A crônica é divertidissima!!!!
Beijão, lindona!
Tereza
Lucia nos brinda com mais um de seus saborosos "causos" cheios de humor. À medida q o texto se desenrola, vamos imaginando nossa Lúcia, com todo o seu jeitinho de ser, reagindo à cada situação. E é isso o que o torna ainda mais engraçado! Parabéns, garota!!
Solange
Ah,Tereza, é isso mesmo, minha amiga! Ter herdado o DNA de Mariinha é realmente o que me faz muito feliz! Ela era uma pessoa incrível e soube saborear a vida como ninguém.
Obrigada, Te.
Beijo enorme!
Oi, amiga!
Dos " causos" que tenho vivenciado, esse , sem dúvida nenhuma, supera com folga, todos os demais. Quando eu me lembro da cena na sacristia,chego a duvidar se aquilo aconteceu de verdade.
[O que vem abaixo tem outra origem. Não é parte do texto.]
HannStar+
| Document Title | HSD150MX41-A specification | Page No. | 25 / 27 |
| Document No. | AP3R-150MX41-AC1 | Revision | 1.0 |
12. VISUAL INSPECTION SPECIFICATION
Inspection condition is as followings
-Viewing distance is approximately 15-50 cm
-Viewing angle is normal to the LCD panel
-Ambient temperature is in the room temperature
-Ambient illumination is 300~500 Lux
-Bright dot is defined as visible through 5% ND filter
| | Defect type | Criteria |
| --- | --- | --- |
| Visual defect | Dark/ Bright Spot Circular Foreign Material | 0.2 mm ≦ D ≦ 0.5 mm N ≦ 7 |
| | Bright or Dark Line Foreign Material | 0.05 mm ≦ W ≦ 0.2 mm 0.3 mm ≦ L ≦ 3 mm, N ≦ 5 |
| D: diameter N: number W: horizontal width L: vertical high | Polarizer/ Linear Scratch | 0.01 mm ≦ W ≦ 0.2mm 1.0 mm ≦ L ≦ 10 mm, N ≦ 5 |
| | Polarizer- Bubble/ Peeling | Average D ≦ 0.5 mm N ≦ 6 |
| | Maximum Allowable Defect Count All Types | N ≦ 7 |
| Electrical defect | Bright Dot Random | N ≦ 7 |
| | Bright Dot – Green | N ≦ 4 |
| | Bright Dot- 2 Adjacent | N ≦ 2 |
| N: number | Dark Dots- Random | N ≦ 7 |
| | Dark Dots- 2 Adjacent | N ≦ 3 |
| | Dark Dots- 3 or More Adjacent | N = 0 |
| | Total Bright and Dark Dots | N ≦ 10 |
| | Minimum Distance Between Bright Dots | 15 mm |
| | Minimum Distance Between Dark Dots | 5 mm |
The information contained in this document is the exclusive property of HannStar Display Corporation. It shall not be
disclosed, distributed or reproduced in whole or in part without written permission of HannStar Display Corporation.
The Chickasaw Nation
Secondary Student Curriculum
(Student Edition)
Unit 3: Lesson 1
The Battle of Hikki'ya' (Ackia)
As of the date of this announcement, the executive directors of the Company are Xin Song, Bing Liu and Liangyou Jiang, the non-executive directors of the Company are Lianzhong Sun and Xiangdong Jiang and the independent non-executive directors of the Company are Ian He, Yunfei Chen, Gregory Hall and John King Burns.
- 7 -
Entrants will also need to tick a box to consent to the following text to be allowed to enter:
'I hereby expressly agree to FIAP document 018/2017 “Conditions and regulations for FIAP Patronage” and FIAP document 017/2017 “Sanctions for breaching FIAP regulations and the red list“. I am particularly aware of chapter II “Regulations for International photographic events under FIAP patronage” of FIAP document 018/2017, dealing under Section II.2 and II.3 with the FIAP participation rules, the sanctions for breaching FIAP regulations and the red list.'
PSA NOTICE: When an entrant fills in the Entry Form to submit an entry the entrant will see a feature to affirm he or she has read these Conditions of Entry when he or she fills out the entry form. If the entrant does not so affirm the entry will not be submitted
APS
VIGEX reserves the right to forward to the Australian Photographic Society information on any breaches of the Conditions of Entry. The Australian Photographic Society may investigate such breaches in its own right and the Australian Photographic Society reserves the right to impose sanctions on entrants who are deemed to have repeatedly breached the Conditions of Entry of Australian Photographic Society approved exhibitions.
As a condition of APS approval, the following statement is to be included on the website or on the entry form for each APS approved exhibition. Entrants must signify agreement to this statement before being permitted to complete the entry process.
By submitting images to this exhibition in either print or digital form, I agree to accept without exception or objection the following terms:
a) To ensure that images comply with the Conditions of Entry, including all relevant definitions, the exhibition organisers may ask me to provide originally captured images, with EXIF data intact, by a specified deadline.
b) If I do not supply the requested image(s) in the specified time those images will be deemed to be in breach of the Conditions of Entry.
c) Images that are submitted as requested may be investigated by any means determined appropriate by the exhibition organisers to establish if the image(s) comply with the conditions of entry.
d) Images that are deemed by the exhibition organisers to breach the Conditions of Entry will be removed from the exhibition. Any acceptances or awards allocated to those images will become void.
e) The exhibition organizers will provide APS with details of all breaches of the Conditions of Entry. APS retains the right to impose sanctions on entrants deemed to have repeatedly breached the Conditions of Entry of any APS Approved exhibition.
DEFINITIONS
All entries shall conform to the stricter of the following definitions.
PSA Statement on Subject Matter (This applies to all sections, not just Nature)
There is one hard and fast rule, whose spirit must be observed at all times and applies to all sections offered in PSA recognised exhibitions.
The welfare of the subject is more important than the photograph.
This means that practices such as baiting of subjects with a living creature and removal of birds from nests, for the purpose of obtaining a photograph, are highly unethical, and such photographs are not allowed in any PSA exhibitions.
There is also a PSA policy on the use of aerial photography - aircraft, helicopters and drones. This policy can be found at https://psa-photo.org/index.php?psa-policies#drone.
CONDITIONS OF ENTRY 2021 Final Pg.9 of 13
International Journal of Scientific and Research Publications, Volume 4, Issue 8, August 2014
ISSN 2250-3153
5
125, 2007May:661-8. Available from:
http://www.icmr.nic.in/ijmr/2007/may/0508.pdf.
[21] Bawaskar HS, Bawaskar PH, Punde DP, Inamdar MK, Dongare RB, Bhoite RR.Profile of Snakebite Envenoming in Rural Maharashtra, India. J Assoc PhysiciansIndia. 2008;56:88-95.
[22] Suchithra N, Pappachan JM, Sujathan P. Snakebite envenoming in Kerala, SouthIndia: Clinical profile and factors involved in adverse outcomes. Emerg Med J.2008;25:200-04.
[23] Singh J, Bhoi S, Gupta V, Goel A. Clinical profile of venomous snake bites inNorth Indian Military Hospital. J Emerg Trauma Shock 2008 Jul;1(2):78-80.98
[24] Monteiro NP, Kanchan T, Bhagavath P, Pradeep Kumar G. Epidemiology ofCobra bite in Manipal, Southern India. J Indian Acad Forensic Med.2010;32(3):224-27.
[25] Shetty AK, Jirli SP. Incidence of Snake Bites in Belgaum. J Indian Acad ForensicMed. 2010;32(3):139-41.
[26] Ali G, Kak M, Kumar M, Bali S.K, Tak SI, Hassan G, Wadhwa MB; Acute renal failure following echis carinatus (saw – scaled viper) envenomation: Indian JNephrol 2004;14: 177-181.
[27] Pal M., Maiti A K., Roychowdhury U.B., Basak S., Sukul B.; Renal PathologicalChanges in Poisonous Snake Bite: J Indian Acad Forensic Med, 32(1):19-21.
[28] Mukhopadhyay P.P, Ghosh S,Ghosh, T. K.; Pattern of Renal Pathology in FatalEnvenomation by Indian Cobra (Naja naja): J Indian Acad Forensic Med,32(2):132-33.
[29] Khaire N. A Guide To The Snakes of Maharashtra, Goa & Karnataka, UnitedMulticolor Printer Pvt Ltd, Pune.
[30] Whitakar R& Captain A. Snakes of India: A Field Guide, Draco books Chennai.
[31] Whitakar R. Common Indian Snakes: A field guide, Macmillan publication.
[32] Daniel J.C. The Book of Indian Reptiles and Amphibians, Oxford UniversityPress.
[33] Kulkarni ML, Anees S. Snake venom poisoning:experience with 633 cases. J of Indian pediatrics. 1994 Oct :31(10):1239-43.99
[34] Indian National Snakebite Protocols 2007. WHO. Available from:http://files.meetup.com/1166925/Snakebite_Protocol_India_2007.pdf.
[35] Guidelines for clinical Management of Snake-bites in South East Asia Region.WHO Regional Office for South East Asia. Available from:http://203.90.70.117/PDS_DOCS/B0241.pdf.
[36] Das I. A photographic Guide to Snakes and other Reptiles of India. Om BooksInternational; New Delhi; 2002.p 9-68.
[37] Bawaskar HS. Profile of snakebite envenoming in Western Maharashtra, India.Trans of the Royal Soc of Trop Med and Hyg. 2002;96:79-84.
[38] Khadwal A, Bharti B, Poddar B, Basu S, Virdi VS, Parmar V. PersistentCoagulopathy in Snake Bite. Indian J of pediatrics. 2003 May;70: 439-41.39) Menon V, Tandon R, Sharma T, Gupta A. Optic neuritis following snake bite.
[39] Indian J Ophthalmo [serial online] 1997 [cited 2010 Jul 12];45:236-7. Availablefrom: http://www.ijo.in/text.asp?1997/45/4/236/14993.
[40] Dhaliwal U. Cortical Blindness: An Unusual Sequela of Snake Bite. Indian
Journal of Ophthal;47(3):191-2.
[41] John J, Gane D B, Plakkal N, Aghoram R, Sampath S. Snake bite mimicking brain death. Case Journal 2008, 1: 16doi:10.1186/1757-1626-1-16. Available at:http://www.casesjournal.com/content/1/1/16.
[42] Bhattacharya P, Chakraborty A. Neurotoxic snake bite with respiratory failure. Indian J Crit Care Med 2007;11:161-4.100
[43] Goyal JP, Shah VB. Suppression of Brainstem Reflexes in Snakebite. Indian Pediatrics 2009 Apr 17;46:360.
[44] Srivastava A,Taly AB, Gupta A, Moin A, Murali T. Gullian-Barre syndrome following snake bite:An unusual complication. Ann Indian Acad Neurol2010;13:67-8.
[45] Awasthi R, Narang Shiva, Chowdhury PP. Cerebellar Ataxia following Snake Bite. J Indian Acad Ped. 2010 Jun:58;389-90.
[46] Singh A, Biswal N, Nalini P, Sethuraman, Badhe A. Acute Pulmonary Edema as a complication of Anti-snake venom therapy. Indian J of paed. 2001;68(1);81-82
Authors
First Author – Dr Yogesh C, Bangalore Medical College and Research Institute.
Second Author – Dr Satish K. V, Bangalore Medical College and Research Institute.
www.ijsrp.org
Sei que também tens vivências fantásticas. Como preciso constantemente de bons " causos" para transformar em crônicas, quem sabe podes me ceder alguns ? Sim,te darei o crédito aqui no blogue.rsrsrs
Adorei te encontrar por aqui. Venha sempre!
Beijão, queridona!
Esse conto merece virar um curta- metragem.Cada um que escuta o desenrolar da história imagina os detalhes da cena de um modo.A sua marca está ali registrada: muito humor e desenvolvimento da crônica bem eficiente .Tudo muito bom. Adorei!
Mas agora vem a pergunta: É tudo verdade?
Anita
Sim, Anita, é tudo verdade...
Certamente eu não conseguiria criar uma situação tão absurda como essa que , de fato, me aconteceu. Tenho mais é que agradecer a sorte de viver coisas tão malucas e poder transforma- las em crônicas bem humoradas.
Muito bom e muito gratificante teu comentário.
Beijão, amiga!
Depois da dupla JOVIAL/ GERTRUDES, não imaginei que a nossa cronista pudesse ir além. Que bobagem a minha! Com essa última, está claro que Lucia Senna sempre nos trará uma grata e surpreendente surpresa.
Parabéns!
João Martini
Lucia, continuo aguardando seu comentário , pois são sempre interessantes e prazerosos.
Você esqueceu de mim ?
Gloriosos abraços
Boa noite, João Martini !
Peço desculpas por não ter conseguido enviar o comentário, mas na realidade estava ocorrendo falhas no sistema e a minha postagem não era publicada. Agradeço demais as tuas palavras sempre tão estimulantes e é claro que jamais poderia ter esquecido um leitor que já me acompanha desde outros carnavais rsrsrs
Realmente JOVIAL e GERTRUDES fizeram uma excelente dupla.Confesso que eu também me apaixonei por eles rsrsrs. Mas o show tem que prosseguir e a minha responsabilidade é grande diante de vocês , leitores amigos e sempre tão gentis...
Espero continuar podendo receber comentários super simpáticos , como esse que me fazes agora.